[Stored data entries]

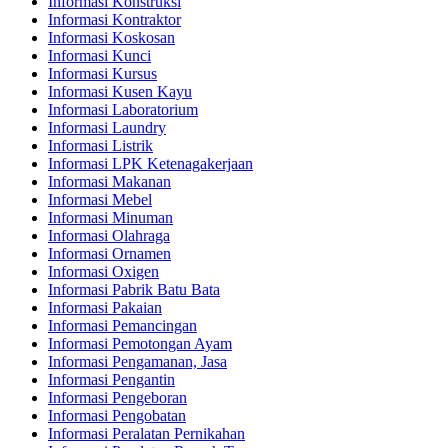
Informasi Konstruksi
Informasi Kontraktor
Informasi Koskosan
Informasi Kunci
Informasi Kursus
Informasi Kusen Kayu
Informasi Laboratorium
Informasi Laundry
Informasi Listrik
Informasi LPK Ketenagakerjaan
Informasi Makanan
Informasi Mebel
Informasi Minuman
Informasi Olahraga
Informasi Ornamen
Informasi Oxigen
Informasi Pabrik Batu Bata
Informasi Pakaian
Informasi Pemancingan
Informasi Pemotongan Ayam
Informasi Pengamanan, Jasa
Informasi Pengantin
Informasi Pengeboran
Informasi Pengobatan
Informasi Peralatan Pernikahan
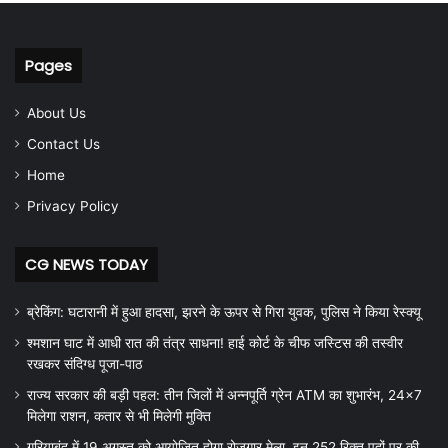
Pages
About Us
Contact Us
Home
Privacy Policy
CG NEWS TODAY
ब्रेकिंग: घटारानी में हुआ हादसा, झरने के ऊपर से गिरा युवक, पुलिस ने किया रेस्क्यू
श्मशान घाट में आधी रात की तंत्र साधना! हाई कोर्ट के चीफ जस्टिस की तस्वीर
रखकर संदिग्ध पूजा-पाठ
राज्य सरकार की बड़ी पहल: तीन जिलों में अन्नपूर्ति ग्रेन ATM का शुभारंभ, 24×7
मिलेगा राशन, कतार से भी मिलेगी मुक्ति
गरियाबंद में 19 अगस्त को आयोजित होगा रोजगार मेला, इन 252 रिक्त पदों पर की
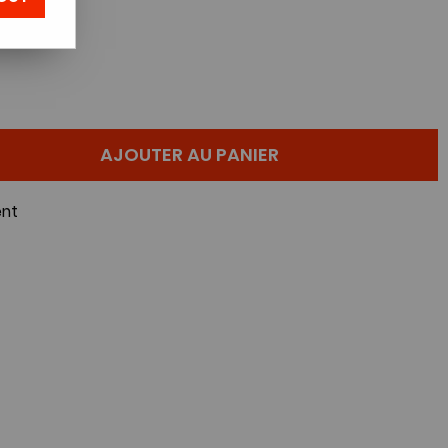
AJOUTER AU PANIER
nt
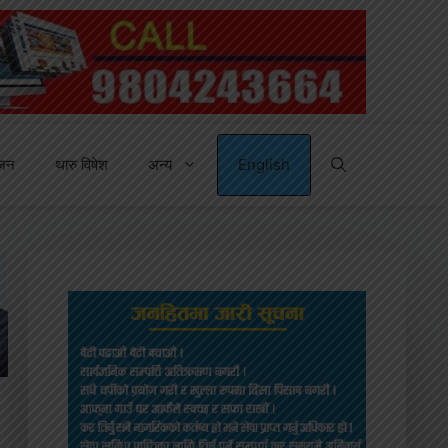
्जन
थारु विषेश
अन्य
English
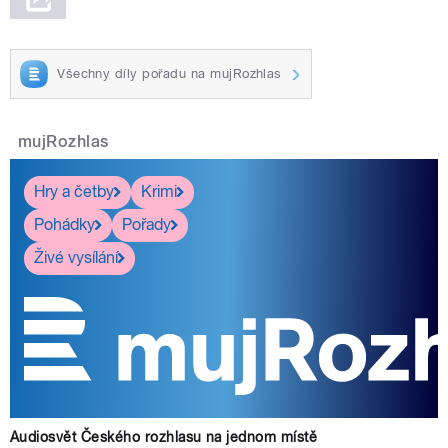
Všechny díly pořadu na mujRozhlas
mujRozhlas
Hry a četby
Krimi
Pohádky
Pořady
Živé vysílání
Audiosvět Českého rozhlasu na jednom místě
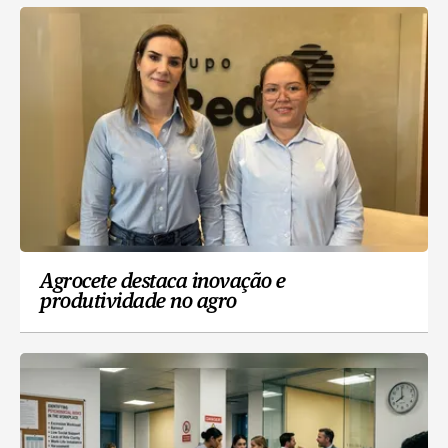
Agrocete destaca inovação e
produtividade no agro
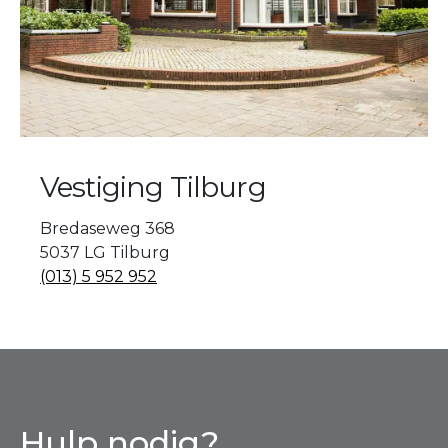
Vestiging Tilburg
Bredaseweg 368
5037 LG Tilburg
(013) 5 952 952
Hulp nodig?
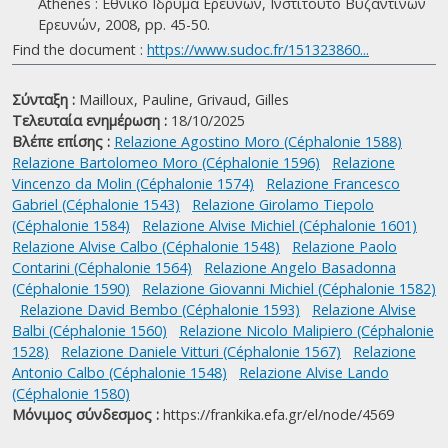
Athènes : Εθνικό Ιδρυμα Ερευνών, Ινστιτούτο Βυζαντινών
Ερευνών, 2008, pp. 45-50.
Find the document :
https://www.sudoc.fr/151323860...
Σύνταξη :
Mailloux, Pauline,
Grivaud, Gilles
Τελευταία ενημέρωση :
18/10/2025
Βλέπε επίσης :
Relazione Agostino Moro (Céphalonie 1588)
Relazione Bartolomeo Moro (Céphalonie 1596)
Relazione
Vincenzo da Molin (Céphalonie 1574)
Relazione Francesco
Gabriel (Céphalonie 1543)
Relazione Girolamo Tiepolo
(Céphalonie 1584)
Relazione Alvise Michiel (Céphalonie 1601)
Relazione Alvise Calbo (Céphalonie 1548)
Relazione Paolo
Contarini (Céphalonie 1564)
Relazione Angelo Basadonna
(Céphalonie 1590)
Relazione Giovanni Michiel (Céphalonie 1582)
Relazione David Bembo (Céphalonie 1593)
Relazione Alvise
Balbi (Céphalonie 1560)
Relazione Nicolo Malipiero (Céphalonie
1528)
Relazione Daniele Vitturi (Céphalonie 1567)
Relazione
Antonio Calbo (Céphalonie 1548)
Relazione Alvise Lando
(Céphalonie 1580)
Μόνιμος σύνδεσμος :
https://frankika.efa.gr/el/node/4569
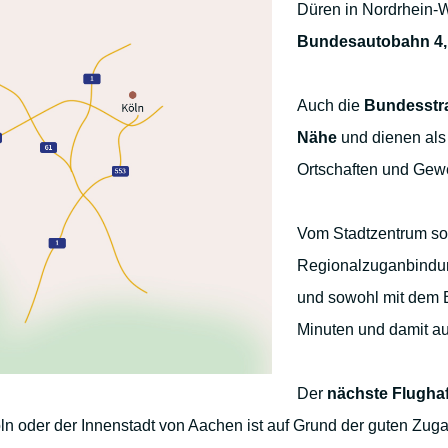
Düren in Nordrhein-
Bundesautobahn 4,
Auch die
Bundesstra
Nähe
und dienen als
Ortschaften und Gew
Vom Stadtzentrum so
Regionalzuganbindu
und sowohl mit dem B
Minuten und damit au
Der
nächste Flughaf
öln oder der Innenstadt von Aachen ist auf Grund der guten Zu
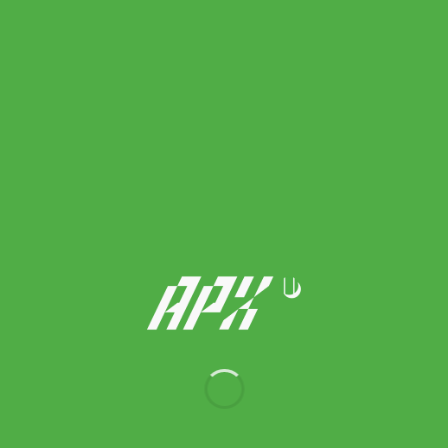
Adidas เสื้อยืดเทรนนิงผู้ชาย TRAIN ESSENTIALS 3-STRIPES |
White / Black | (IB8151)
Original
Current
1,100.00
฿
990.00
฿
price
price
was:
is:
1,100.00 ฿.
990.00 ฿.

TASK OBJECTIVE >> Retype only the lines that run from the first line of the entries above to the line containing "Hulp nodig?", both included. Do not carry over any pictures.

WORKED SOLUTION >>
Informasi Konstruksi
Informasi Kontraktor
Informasi Koskosan
Informasi Kunci
Informasi Kursus
Informasi Kusen Kayu
Informasi Laboratorium
Informasi Laundry
Informasi Listrik
Informasi LPK Ketenagakerjaan
Informasi Makanan
Informasi Mebel
Informasi Minuman
Informasi Olahraga
Informasi Ornamen
Informasi Oxigen
Informasi Pabrik Batu Bata
Informasi Pakaian
Informasi Pemancingan
Informasi Pemotongan Ayam
Informasi Pengamanan, Jasa
Informasi Pengantin
Informasi Pengeboran
Informasi Pengobatan
Informasi Peralatan Pernikahan
Pages
About Us
Contact Us
Home
Privacy Policy
CG NEWS TODAY
ब्रेकिंग: घटारानी में हुआ हादसा, झरने के ऊपर से गिरा युवक, पुलिस ने किया रेस्क्यू
श्मशान घाट में आधी रात की तंत्र साधना! हाई कोर्ट के चीफ जस्टिस की तस्वीर
रखकर संदिग्ध पूजा-पाठ
राज्य सरकार की बड़ी पहल: तीन जिलों में अन्नपूर्ति ग्रेन ATM का शुभारंभ, 24×7
मिलेगा राशन, कतार से भी मिलेगी मुक्ति
गरियाबंद में 19 अगस्त को आयोजित होगा रोजगार मेला, इन 252 रिक्त पदों पर की
AJOUTER AU PANIER
nt
्जन
थारु विषेश
अन्य
English
Všechny díly pořadu na mujRozhlas
mujRozhlas
Hry a četby
Krimi
Pohádky
Pořady
Živé vysílání
Audiosvět Českého rozhlasu na jednom místě
Agrocete destaca inovação e
produtividade no agro
Vestiging Tilburg
Bredaseweg 368
5037 LG Tilburg
(013) 5 952 952
Hulp nodig?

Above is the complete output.